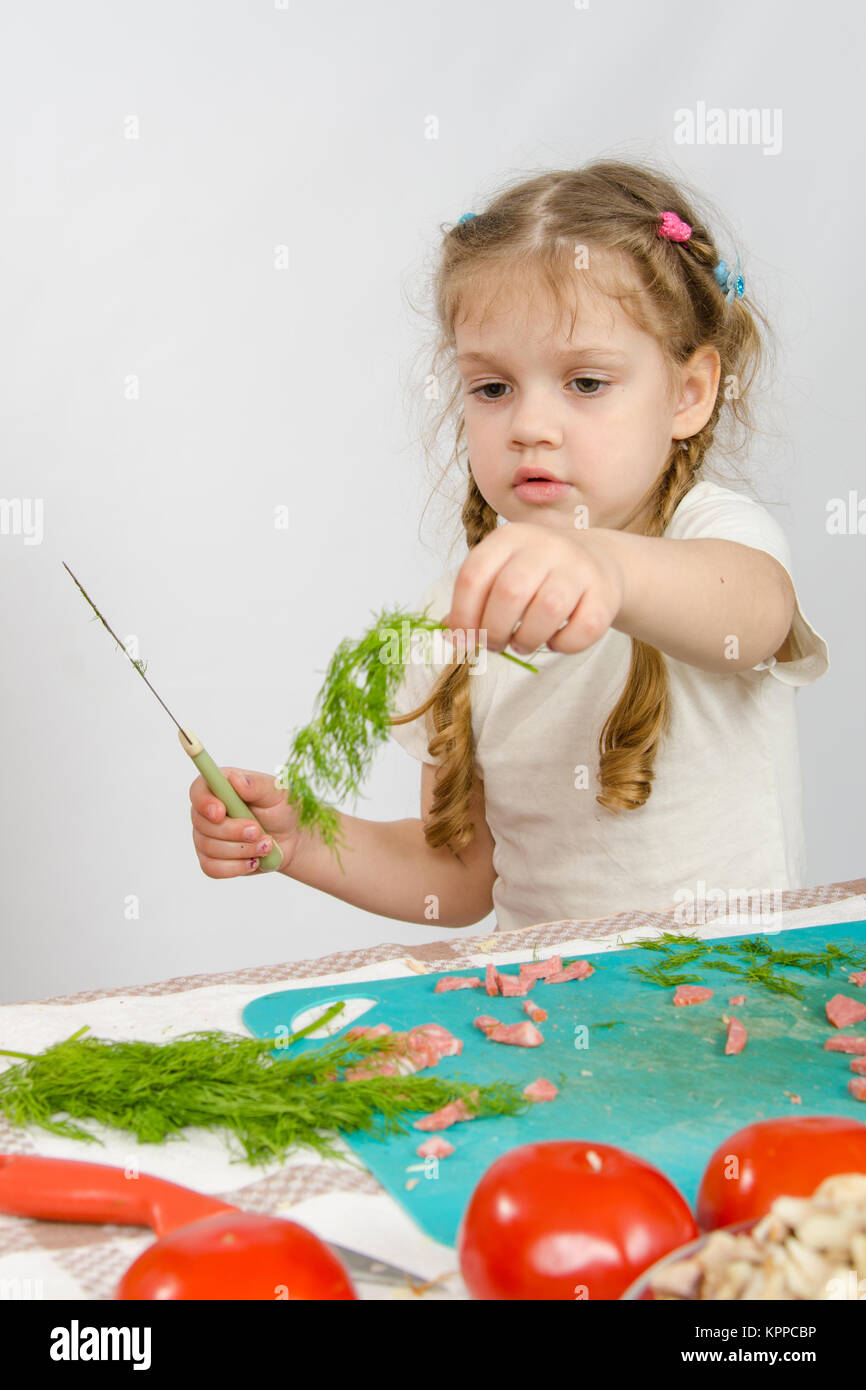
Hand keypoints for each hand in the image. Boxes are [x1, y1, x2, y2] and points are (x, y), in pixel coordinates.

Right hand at [189, 767, 302, 877]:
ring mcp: (206, 837)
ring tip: (266, 845)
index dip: (204, 802)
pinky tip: (254, 861)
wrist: (290, 839)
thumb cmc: (281, 810)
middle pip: (202, 823)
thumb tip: (236, 780)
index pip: (198, 791)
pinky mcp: (211, 860)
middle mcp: (207, 811)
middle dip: (232, 831)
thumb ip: (258, 785)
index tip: (220, 812)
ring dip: (241, 849)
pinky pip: (212, 868)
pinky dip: (236, 867)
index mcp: (219, 787)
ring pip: (209, 848)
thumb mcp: (277, 793)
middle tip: (258, 831)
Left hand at [441, 522, 625, 655]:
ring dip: (527, 640)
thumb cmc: (537, 574)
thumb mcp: (501, 574)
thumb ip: (473, 601)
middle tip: (496, 644)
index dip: (463, 615)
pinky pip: (581, 629)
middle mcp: (545, 545)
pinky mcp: (605, 592)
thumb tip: (450, 636)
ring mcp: (579, 566)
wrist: (596, 562)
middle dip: (494, 631)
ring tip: (523, 643)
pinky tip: (555, 640)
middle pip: (509, 593)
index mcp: (509, 538)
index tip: (464, 639)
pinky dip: (562, 645)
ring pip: (548, 610)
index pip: (473, 576)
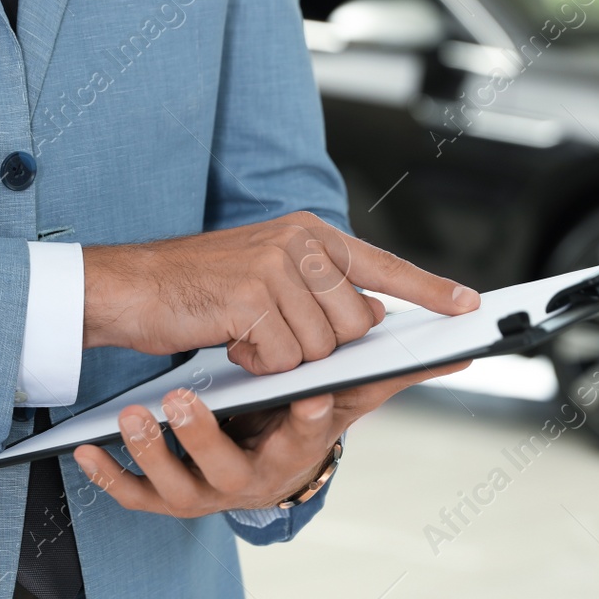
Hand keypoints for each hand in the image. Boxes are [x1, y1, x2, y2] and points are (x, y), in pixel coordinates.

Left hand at [73, 361, 470, 515]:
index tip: (310, 396)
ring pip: (177, 487)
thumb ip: (390, 375)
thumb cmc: (298, 424)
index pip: (307, 438)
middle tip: (184, 399)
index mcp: (295, 454)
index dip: (310, 420)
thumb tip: (464, 353)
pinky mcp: (163, 501)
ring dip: (156, 452)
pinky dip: (109, 477)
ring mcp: (205, 495)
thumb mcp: (343, 403)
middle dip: (208, 437)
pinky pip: (133, 498)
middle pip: (230, 471)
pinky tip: (85, 452)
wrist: (256, 467)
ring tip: (140, 413)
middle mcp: (251, 482)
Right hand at [82, 211, 478, 374]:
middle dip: (320, 349)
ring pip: (321, 348)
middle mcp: (300, 242)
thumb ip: (319, 291)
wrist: (128, 287)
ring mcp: (277, 267)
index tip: (469, 305)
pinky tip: (230, 341)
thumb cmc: (195, 291)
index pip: (382, 266)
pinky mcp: (252, 298)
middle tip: (272, 336)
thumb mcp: (265, 277)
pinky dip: (258, 366)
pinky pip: (284, 360)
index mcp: (309, 233)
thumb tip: (372, 321)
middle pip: (355, 325)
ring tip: (244, 335)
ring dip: (283, 359)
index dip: (429, 290)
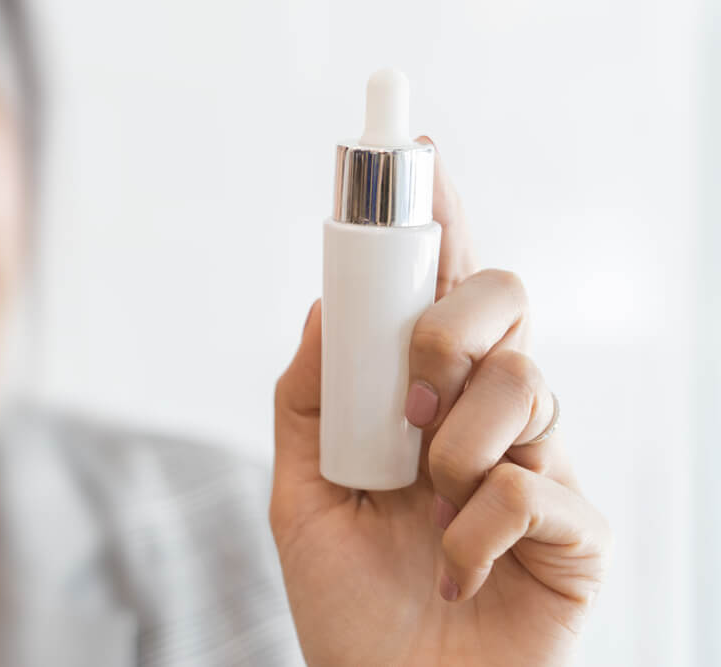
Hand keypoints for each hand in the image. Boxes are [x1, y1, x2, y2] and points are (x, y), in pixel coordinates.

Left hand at [270, 139, 609, 666]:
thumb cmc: (348, 605)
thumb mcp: (301, 494)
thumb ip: (309, 400)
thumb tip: (324, 305)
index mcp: (425, 402)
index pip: (443, 290)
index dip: (442, 220)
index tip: (420, 159)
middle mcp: (487, 418)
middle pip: (507, 301)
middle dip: (456, 318)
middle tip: (416, 382)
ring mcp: (539, 465)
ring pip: (528, 381)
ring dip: (458, 444)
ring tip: (427, 500)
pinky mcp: (577, 531)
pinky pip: (536, 487)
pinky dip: (477, 532)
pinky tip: (457, 574)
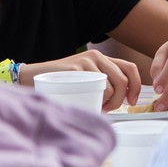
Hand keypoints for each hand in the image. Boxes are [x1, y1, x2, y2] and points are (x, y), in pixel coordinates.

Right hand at [23, 50, 140, 109]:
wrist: (31, 77)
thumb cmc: (58, 82)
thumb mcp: (84, 78)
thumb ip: (100, 82)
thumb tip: (121, 100)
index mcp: (100, 58)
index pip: (129, 68)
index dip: (136, 85)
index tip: (132, 101)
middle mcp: (96, 57)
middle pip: (123, 79)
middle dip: (122, 99)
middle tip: (112, 109)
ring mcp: (85, 62)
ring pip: (112, 86)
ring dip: (110, 102)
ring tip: (98, 107)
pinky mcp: (76, 69)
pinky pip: (98, 88)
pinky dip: (99, 101)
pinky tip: (92, 104)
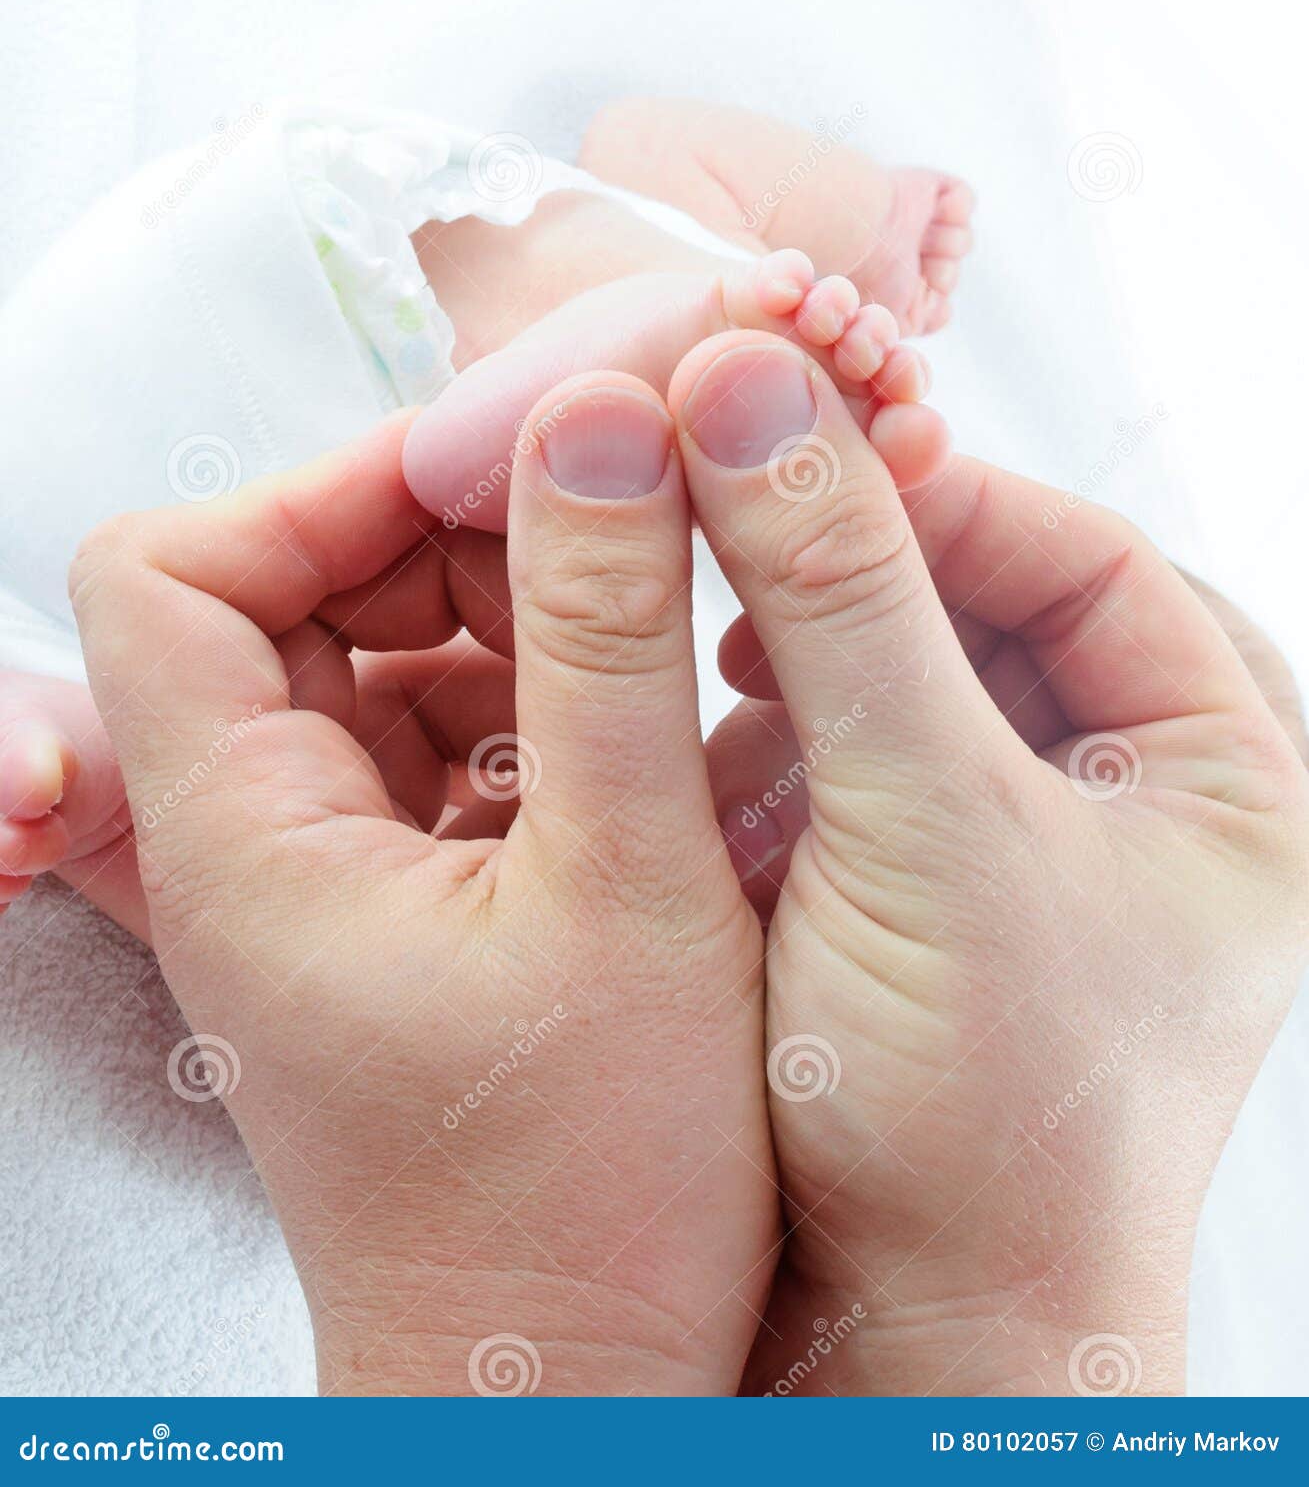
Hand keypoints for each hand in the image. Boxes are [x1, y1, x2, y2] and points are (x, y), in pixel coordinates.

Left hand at [70, 402, 775, 1395]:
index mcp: (245, 837)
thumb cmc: (583, 1198)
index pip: (176, 568)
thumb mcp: (628, 892)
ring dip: (512, 623)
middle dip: (447, 542)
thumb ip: (609, 645)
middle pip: (287, 592)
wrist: (566, 1384)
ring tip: (647, 649)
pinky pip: (445, 741)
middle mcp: (258, 842)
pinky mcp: (405, 900)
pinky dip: (539, 707)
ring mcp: (331, 871)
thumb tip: (605, 428)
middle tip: (609, 545)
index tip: (494, 475)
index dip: (321, 489)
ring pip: (379, 660)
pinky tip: (639, 744)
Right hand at [662, 332, 1307, 1396]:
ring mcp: (1037, 849)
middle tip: (742, 530)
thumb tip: (755, 388)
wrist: (915, 1349)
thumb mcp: (925, 829)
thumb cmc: (983, 1127)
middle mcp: (1147, 803)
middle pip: (999, 604)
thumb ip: (842, 599)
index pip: (1085, 556)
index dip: (935, 490)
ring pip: (921, 673)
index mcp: (1232, 777)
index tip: (791, 447)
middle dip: (866, 569)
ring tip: (729, 650)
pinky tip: (731, 737)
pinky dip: (794, 731)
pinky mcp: (937, 894)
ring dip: (818, 644)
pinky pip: (869, 756)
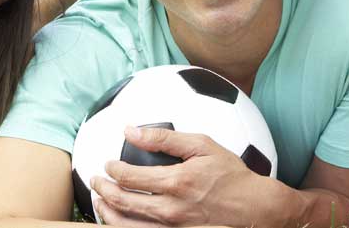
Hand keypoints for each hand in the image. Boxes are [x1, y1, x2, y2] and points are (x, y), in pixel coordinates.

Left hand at [89, 125, 280, 226]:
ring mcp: (171, 227)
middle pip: (122, 202)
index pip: (129, 177)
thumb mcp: (203, 146)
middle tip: (95, 181)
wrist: (252, 207)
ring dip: (107, 212)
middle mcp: (170, 208)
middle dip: (102, 190)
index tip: (108, 164)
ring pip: (125, 224)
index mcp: (176, 182)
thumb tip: (131, 130)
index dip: (112, 170)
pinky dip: (123, 226)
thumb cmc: (230, 174)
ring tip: (99, 201)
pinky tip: (119, 218)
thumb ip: (165, 138)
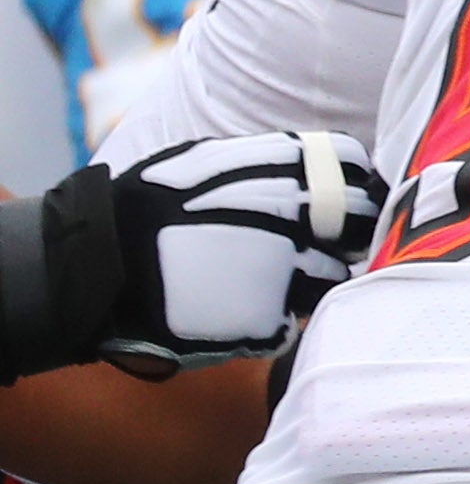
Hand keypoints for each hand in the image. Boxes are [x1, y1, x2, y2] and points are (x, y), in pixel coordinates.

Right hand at [98, 133, 377, 378]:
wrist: (98, 269)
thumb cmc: (144, 210)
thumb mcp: (204, 163)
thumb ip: (263, 162)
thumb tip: (310, 166)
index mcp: (280, 170)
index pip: (353, 169)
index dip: (351, 184)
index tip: (342, 196)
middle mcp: (295, 218)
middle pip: (357, 225)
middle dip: (345, 233)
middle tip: (319, 242)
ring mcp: (287, 271)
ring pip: (334, 276)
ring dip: (312, 278)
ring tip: (264, 279)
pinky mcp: (269, 320)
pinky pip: (293, 319)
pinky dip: (275, 316)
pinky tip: (239, 309)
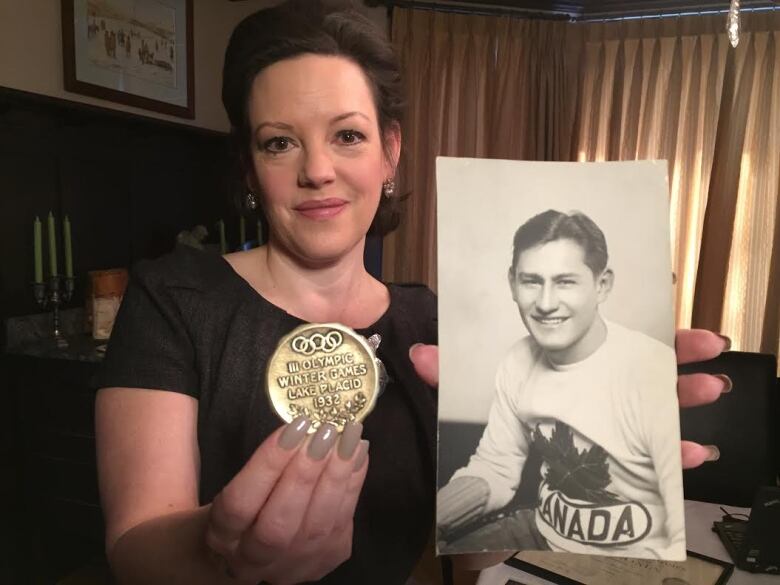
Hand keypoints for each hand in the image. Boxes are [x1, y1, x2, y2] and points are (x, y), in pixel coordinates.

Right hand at [205, 418, 368, 584]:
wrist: (255, 554)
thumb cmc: (242, 507)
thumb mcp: (220, 486)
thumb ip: (226, 454)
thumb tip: (213, 405)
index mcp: (222, 536)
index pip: (240, 503)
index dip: (268, 464)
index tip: (294, 427)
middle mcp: (253, 558)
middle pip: (280, 521)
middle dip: (306, 472)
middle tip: (325, 431)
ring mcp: (293, 564)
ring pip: (318, 524)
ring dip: (337, 475)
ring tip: (349, 436)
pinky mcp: (324, 560)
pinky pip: (342, 521)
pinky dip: (353, 483)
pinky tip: (358, 452)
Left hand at [409, 329, 730, 469]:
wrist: (504, 478)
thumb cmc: (506, 418)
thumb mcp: (473, 396)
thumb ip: (449, 376)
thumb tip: (416, 355)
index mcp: (577, 367)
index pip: (621, 344)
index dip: (653, 333)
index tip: (681, 324)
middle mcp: (602, 390)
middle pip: (649, 371)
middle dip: (680, 358)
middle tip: (706, 351)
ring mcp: (613, 422)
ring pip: (658, 408)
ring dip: (685, 399)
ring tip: (707, 390)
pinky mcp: (618, 456)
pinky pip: (651, 453)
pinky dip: (673, 451)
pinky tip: (690, 451)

····················

**TO DO**
Because only one stretch of the records is wanted, please output the lines from the one holding "index dip: (310, 420)" through the one holding "ring tip: (647, 649)" exactly, both included, and leave every picture out.

**SOLUTION FOR THIS EXERCISE**
index dip: (310, 420)
thumb tip: (464, 353)
pinky mcp: (163, 501)
ring dip: (156, 452)
pinky dip: (109, 477)
ring mcp: (205, 495)
thumb mcp: (343, 403)
middle dip: (208, 437)
pinky pip: (133, 498)
middle pip: (230, 471)
pinky tip: (85, 452)
wrist: (256, 467)
ring tip: (140, 413)
middle mcp: (251, 482)
Right hand at [82, 211, 478, 374]:
middle dip: (320, 349)
ring pip: (321, 348)
middle mcp: (300, 242)
thumb ip: (319, 291)
wrist: (128, 287)
ring mcp: (277, 267)
index tip: (469, 305)
pinky tip: (230, 341)
thumb cmc: (195, 291)
index pip: (382, 266)
pinky mcp: (252, 298)
middle tip: (272, 336)
thumb mcp: (265, 277)
pinky dip: (258, 366)
pinky pip: (284, 360)
index mcp: (309, 233)
thumb tip: (372, 321)
middle pip: (355, 325)
ring tip: (244, 335)
ring dip: (283, 359)
index dip: (429, 290)
Hand keypoints for each hand in the image. Boxes are [x1, y1, x2, y2] and points are (x, y), in pixel coordinates.

Left hand at [270, 139, 609, 666]:
thumb cmc: (348, 605)
thumb mcp: (301, 494)
thumb ip: (309, 400)
thumb tip: (324, 305)
index mcp: (425, 402)
index pip: (443, 290)
index dip: (442, 220)
index tip: (420, 159)
middle mcp: (487, 418)
middle pip: (507, 301)
middle dip: (456, 318)
middle tip: (416, 382)
ring mcp: (539, 465)
ring pip: (528, 381)
ring dip: (458, 444)
ring tip: (427, 500)
pinky mcp: (577, 531)
pinky pip: (536, 487)
pinky dip: (477, 532)
pinky tip: (457, 574)
Hand keypoints for each hand in the image. Boxes are [x1, y1, x2, y2] and points are (x, y), in pixel coordinates.

Right hand at [23, 50, 140, 109]:
wrist: (31, 77)
thumb cmc: (58, 82)
thumb mcp: (84, 78)
thumb ip: (100, 82)
thumb tip: (121, 100)
index mcp: (100, 58)
index pip: (129, 68)
index dip: (136, 85)
index tip: (132, 101)
middle mcp: (96, 57)
middle pip: (123, 79)
middle dip: (122, 99)
middle tip: (112, 109)
ring mcp: (85, 62)
ring pip: (112, 86)
ring dip: (110, 102)
ring tip: (98, 107)
pinky mcp: (76, 69)
pinky pip: (98, 88)
pinky dip: (99, 101)
pinky tip: (92, 104)
Hand keypoints for each hand in the image. Boxes are [x1, y1, x2, y2] and points are (x, y), in pixel coordinates.

Left hand at [70, 402, 775, 1395]:
index mcp: (245, 837)
thumb cmc: (583, 1198)
index pip: (176, 568)
thumb mcp: (628, 892)
ring dip: (512, 623)
middle dip: (447, 542)
thumb ip: (609, 645)
middle pip: (287, 592)
wrist: (566, 1384)
ring tip: (647, 649)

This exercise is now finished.